Processo disciplinar militar e o princípio da ampla defesa .

3 de maio de 2015

Princípio da ampla defesa

Leandro Garcia Santos Xavier*

Resumo
A presença de advogado não é obrigatória no Processo Disciplinar Militar mesmo com a possibilidade de aplicação de sanção restritiva de liberdade detenção e prisão. Esse fato não viola o princípio da ampla defesa.

Sumário
Introdução. O que pode ser considerado transgressão militar. Punições aplicáveis em caso de transgressão militar. Ampla defesa e contraditório. Conclusão. Referências.

INTRODUÇÃO
Os militares têm uma série de princípios constitucionais relativizados pelo fato de serem regidos por legislação específica. Todas as suas condutas devem se basear nos princípios da hierarquia e disciplina. Hoje as principais normas que regem esses agentes são: a Lei nº 6.880/1980 (Estatuto dos Militares); Lei nº 4.375/1964 (Lei do serviço militar); os regimes disciplinares de cada força (Marinha, Exército e Aeronáutica) e a Constituição Federal de 1988.
O regimento militar é bem diferente do regimento dos servidores civis e não poderia ser diferente, tendo em vista que as Forças Armadas são responsáveis pela defesa nacional, por proteger os poderes constitucionais e garantir a ordem interna.
“Art. 142. As Forças Armadas, constituídas pela Marinha, pelo Exército e pela Aeronáutica, são instituições nacionais permanentes e regulares, organizadas com base na hierarquia e na disciplina, sob a autoridade suprema do Presidente da República, e destinam-se à defesa da Pátria, à garantia dos poderes constitucionais e, por iniciativa de qualquer destes, da lei e da ordem.” (Constituição da República Federativa do Brasil, 1988)
Porém, este fato não pode ser fundamento para a violação dos Direitos Fundamentais consagrados em nossa Carta Magna, em especial o direito a liberdade de locomoção, amparado pelo remédio constitucional do Habeas Corpus.
A prisão por transgressão militar é disciplinada na norma constitucional, logo não há que se falar em modalidade ilegal de sanção, neste contexto dispõe a Constituição:

“Art. 5º(…)
LXI - ninguém será preso senão em flagrante delito ou por ordem escrita e fundamentada de autoridade judiciária competente, salvo nos casos de transgressão militar ou crime propriamente militar, definidos em lei;” (grifo)
A apuração para verificar a prática de transgressão militar deve se dar por meio de processo próprio assegurado a ampla defesa e o contraditório. O Processo Disciplinar Militar é o meio utilizado pelo Estado para de um lado garantir esses direitos e do outro efetivar seu poder hierárquico e disciplinar.

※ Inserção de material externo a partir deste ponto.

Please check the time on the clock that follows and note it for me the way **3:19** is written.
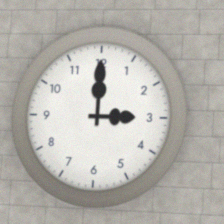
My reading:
**3:00**
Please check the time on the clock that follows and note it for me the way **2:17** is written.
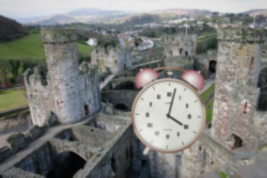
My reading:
**4:02**
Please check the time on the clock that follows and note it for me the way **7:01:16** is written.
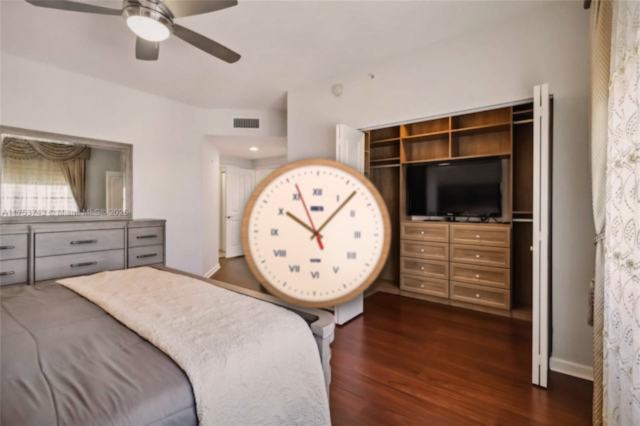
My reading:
**10:06:56**
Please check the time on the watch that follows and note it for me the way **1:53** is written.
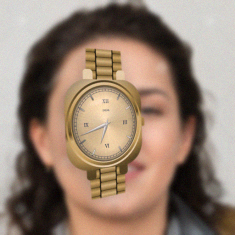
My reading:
**6:42**
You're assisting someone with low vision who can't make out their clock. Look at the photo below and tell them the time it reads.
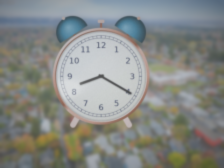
8:20
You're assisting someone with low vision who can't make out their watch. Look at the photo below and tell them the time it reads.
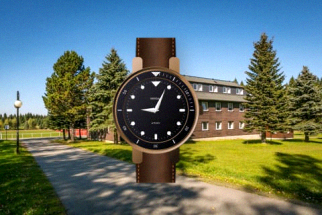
9:04
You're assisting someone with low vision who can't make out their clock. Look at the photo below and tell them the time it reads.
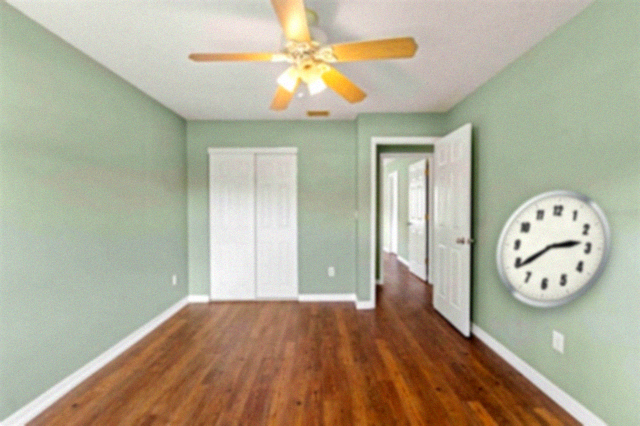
2:39
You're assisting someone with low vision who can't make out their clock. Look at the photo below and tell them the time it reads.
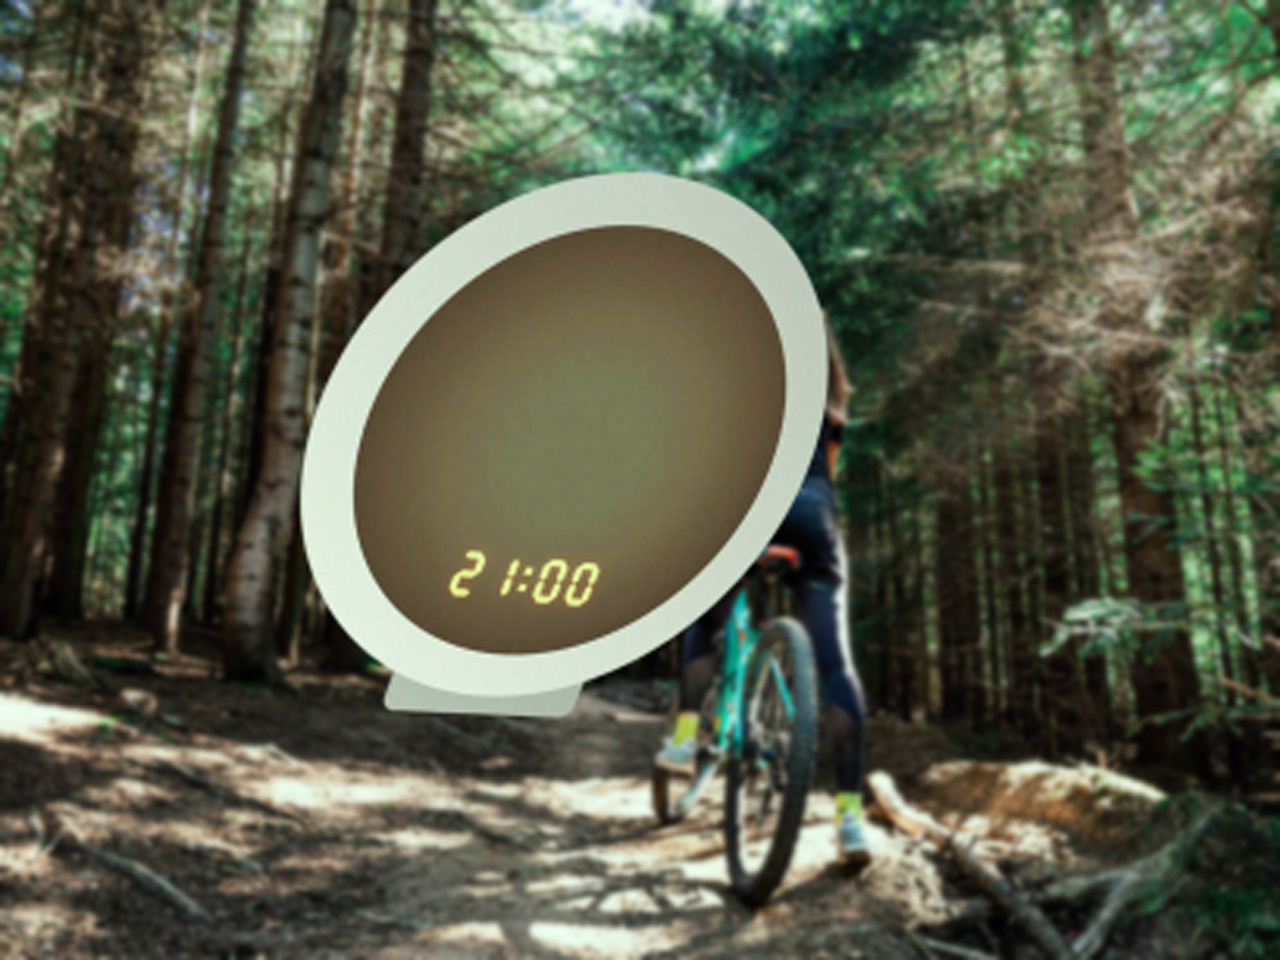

O QUE PODE SER CONSIDERADO TRANSGRESSÃO MILITAR:
Primeiramente há de ser diferenciar o que seria uma mera transgressão militar e o que seria considerado crime militar. Celso Lobão define crime militar:
“o crime militar é a infração penal prevista na lei penal militar que lesiona bens ou interesses vinculados à destinação constitucional das instituições militares, às suas atribuições legais, ao se funcionamento, à sua própria existência,no aspecto particular da disciplina, da hierarquia da proteção à autoridade militar e ao serviço militar.” (LOBÃO, 2006, p. 56)
A conduta de transgressão militar vem descrita nos regimentos de cada força. Vamos utilizar o Regulamento Disciplinar do Exército, Decreto nº 4.346/2002, a fim de definir transgressão:
“Art. 14.Transgressão disciplinar é toda ação praticada pelo militar contrária aos preceitos estatuídos no ordenamento jurídico pátrio ofensiva à ética, aos deveres e às obrigações militares, mesmo na sua manifestação elementar e simples, ou, ainda, que afete a honra pessoal, o pundonor militar e o decoro da classe.
§1oQuando a conduta praticada estiver tipificada em lei como crime ou contravenção penal, não se caracterizará transgressão disciplinar.”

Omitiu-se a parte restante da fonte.